---------- TASK DATA

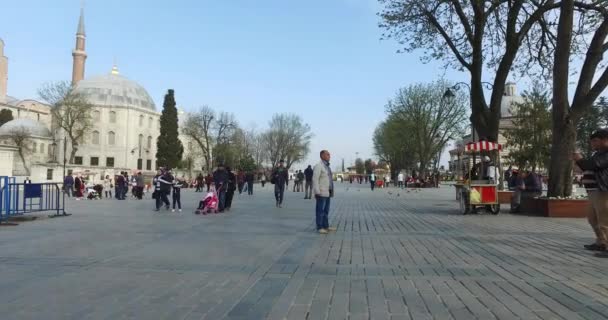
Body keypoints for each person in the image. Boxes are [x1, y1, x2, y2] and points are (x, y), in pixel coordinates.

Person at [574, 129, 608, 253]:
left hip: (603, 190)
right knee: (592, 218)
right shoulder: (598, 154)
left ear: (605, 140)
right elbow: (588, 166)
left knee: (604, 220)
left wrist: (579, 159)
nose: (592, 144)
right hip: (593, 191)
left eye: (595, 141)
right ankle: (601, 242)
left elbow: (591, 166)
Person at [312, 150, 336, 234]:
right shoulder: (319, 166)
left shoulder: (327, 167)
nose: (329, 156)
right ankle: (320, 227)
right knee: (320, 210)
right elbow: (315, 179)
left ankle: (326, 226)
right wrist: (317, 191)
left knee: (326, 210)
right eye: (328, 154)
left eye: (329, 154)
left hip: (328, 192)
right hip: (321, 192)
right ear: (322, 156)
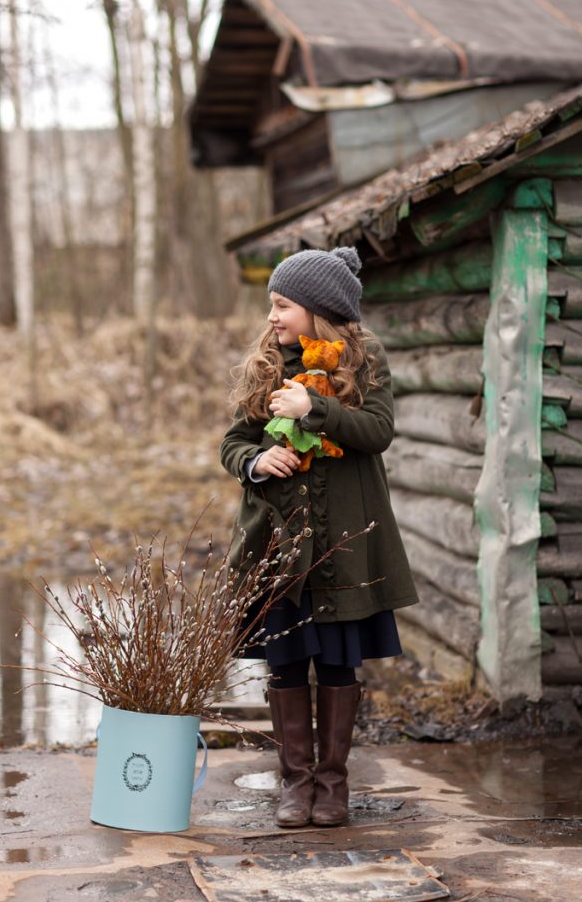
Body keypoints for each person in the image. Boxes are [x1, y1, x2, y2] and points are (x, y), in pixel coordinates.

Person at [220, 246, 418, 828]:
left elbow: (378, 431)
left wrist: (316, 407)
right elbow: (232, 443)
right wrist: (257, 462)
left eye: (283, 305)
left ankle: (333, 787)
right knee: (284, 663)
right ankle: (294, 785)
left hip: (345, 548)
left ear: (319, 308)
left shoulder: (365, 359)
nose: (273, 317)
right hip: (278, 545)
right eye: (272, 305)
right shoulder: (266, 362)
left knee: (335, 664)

--------------------
---------- TASK DATA

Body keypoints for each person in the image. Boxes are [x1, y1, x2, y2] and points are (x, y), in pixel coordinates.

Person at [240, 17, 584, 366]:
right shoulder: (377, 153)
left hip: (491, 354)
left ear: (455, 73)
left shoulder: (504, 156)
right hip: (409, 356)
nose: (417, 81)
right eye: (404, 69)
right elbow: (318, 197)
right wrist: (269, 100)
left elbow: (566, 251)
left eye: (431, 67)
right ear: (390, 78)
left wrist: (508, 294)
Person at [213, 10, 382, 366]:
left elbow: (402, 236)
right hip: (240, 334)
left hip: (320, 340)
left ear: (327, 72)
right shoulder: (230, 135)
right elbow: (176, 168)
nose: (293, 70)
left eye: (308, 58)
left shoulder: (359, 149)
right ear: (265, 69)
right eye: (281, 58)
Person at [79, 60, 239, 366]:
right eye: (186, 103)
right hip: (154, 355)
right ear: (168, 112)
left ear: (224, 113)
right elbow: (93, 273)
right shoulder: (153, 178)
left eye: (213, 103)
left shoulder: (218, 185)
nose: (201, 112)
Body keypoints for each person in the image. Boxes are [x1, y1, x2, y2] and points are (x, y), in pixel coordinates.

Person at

--------------------
---------- TASK DATA

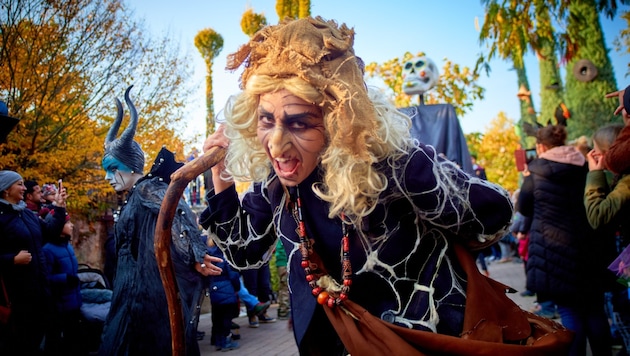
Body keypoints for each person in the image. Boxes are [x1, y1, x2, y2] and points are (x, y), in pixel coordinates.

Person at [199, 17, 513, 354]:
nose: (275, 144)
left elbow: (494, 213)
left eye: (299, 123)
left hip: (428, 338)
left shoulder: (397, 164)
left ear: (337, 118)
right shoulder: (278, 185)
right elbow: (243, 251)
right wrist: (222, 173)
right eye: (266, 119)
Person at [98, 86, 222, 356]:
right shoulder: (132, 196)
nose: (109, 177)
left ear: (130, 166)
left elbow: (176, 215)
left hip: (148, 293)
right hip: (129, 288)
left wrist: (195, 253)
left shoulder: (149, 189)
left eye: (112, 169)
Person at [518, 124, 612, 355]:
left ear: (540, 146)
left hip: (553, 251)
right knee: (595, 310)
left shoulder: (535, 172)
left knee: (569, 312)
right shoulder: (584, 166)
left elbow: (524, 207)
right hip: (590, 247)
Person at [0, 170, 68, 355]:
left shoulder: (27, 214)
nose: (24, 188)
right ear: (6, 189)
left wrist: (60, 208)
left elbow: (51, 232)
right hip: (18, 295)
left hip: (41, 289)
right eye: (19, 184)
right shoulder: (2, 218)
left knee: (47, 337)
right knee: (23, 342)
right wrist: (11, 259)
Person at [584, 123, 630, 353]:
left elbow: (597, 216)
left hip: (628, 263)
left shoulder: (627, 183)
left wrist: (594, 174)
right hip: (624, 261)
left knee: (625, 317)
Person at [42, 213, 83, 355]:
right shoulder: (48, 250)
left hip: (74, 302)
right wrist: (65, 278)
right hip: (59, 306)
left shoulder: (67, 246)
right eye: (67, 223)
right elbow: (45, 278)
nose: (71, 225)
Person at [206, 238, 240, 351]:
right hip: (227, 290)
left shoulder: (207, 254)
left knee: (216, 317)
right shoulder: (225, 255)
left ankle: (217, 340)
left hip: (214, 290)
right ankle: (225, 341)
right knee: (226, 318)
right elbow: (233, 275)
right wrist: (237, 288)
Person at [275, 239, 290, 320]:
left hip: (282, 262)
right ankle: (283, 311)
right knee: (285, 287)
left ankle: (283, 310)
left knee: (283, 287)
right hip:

--------------------

• **TASK REQUIREMENTS**
Would you filter the records and copy out each line containing "ankle"?

• **RESPONSE TO THIS TASK**
right ankle: (601, 242)
right ankle: (320, 227)
left ankle: (326, 226)
left ankle: (333, 787)
right ankle: (294, 785)
left ankle: (217, 340)
right ankle: (225, 341)
right ankle: (283, 311)
left ankle: (283, 310)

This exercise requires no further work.